Resta il fatto che l’andamento favorevole dell’economia (grazie anche al prossimo Natale che stimolera’ fortemente i consumi) e’ l’ancora di salvezza della leadership repubblicana che non ha il coraggio di criticare l’operato di Trump al di fuori del favorevole mercato. Ma questo puo’ rivelarsi un vitello d’oro, un idolo che puo’ illudere mentre altra cosa e’ la realta’ di una gestione politica che porta allo sfascio istituzionale, politico e morale. Questo e’ lo sfondo di un’evoluzione dell’elettorato che dovrebbe farsi piu’chiara a Novembre quando gli elettori non voteranno la loro soddisfazione o meno per lo stato dell’economia ma la loro opposizione ad un governo che ha diviso la nazione. Il paradigma centrale non e’ la presunta conquista del partito democratico da parte di una sinistra progressista ma lo spostamento del centro di gravita’ politico verso quello che potremmo definire il centro-sinistra americano. Dal canto loro, i repubblicani hanno abbandonato il centro per l’estrema destra. In altre parole, la maggioranza di un elettorato sempre piu’ diverso propende per un governo piu’ attivo nel campo sociale che porti sotto controllo gli eccessi del libero mercato, incluso il disavanzo di oltre un trilione di dollari generato da una politica fiscale irresponsabile che ha reso ancor piu’ ricca la classe abbiente.

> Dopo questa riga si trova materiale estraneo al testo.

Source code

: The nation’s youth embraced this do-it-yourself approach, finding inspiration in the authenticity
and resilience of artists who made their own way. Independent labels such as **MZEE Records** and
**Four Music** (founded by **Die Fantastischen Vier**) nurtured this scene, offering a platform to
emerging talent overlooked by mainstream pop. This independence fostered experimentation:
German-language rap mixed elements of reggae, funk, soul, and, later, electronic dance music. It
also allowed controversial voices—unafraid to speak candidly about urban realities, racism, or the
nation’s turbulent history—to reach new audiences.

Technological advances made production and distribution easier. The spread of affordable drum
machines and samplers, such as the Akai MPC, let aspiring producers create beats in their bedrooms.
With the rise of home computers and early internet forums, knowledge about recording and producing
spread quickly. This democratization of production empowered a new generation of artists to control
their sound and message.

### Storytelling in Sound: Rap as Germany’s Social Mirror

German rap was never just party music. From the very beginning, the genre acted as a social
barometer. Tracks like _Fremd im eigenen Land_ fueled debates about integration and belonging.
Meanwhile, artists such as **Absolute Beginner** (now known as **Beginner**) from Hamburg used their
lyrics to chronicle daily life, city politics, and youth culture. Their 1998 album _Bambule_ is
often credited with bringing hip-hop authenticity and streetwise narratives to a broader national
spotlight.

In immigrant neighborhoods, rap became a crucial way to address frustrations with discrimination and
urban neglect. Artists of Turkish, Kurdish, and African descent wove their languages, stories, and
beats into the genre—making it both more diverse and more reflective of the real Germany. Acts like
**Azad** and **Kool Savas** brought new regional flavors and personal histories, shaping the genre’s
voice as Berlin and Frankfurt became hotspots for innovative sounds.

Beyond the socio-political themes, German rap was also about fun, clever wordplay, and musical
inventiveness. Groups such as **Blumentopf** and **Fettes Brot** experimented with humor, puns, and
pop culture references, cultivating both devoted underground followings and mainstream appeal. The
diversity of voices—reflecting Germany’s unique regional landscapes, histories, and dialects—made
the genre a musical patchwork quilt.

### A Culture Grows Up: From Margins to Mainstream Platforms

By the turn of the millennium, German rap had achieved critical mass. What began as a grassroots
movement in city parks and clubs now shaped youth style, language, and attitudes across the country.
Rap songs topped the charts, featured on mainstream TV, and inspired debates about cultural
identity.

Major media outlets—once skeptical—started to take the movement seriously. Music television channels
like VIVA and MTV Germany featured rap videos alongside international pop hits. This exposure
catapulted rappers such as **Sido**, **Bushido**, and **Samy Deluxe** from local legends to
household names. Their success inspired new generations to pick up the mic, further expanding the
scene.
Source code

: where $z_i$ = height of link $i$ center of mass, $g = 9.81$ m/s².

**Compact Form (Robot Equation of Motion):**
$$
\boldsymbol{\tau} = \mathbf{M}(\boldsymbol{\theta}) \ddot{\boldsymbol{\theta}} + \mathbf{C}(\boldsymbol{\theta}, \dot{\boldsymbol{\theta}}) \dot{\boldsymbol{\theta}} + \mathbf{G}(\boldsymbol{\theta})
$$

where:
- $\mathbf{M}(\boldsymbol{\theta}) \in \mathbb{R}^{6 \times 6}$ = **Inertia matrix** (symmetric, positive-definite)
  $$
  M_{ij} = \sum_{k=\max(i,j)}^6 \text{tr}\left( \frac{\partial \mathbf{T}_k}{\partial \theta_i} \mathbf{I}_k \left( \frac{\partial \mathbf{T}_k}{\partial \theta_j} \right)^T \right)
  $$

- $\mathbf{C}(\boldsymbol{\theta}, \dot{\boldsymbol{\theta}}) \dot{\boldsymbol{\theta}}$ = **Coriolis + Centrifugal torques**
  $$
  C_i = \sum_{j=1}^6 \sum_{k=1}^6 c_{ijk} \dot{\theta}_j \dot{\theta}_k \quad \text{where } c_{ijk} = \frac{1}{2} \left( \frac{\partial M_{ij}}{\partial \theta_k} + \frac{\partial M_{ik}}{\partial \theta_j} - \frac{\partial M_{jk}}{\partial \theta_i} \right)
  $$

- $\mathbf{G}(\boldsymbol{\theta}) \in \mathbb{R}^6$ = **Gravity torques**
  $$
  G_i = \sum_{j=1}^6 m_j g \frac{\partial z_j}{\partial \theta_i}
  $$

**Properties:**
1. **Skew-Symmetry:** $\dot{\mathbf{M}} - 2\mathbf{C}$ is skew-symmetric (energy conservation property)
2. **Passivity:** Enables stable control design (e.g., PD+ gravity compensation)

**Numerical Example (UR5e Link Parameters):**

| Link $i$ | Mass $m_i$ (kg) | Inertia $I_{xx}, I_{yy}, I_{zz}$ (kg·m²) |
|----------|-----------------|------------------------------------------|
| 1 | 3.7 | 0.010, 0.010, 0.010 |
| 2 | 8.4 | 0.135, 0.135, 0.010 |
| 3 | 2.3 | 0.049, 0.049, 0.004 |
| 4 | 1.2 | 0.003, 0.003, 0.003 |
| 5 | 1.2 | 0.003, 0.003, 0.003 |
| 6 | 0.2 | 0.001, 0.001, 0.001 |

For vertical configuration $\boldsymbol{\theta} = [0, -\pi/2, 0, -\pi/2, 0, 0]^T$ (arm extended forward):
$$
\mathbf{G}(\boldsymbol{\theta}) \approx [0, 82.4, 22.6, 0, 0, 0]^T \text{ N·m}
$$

E dire che da sempre i repubblicani si vantavano di essere il partito fiscalmente responsabile. Ed ancora, la spinta delle nuove leve di elettori non manchera’ di farsi sentire nella consultazione di midterm, sempre che democratici e indipendenti mettano le loro risorse a disposizione di aspiranti a cariche pubbliche animati dall’intenzione di ripulire la nuova “palude” spalancatesi sotto la presidenza Trump. Se e’ un finanziere conservatore di Boston a dirlo, vuol dire che qualcosa si sta finalmente muovendo in America.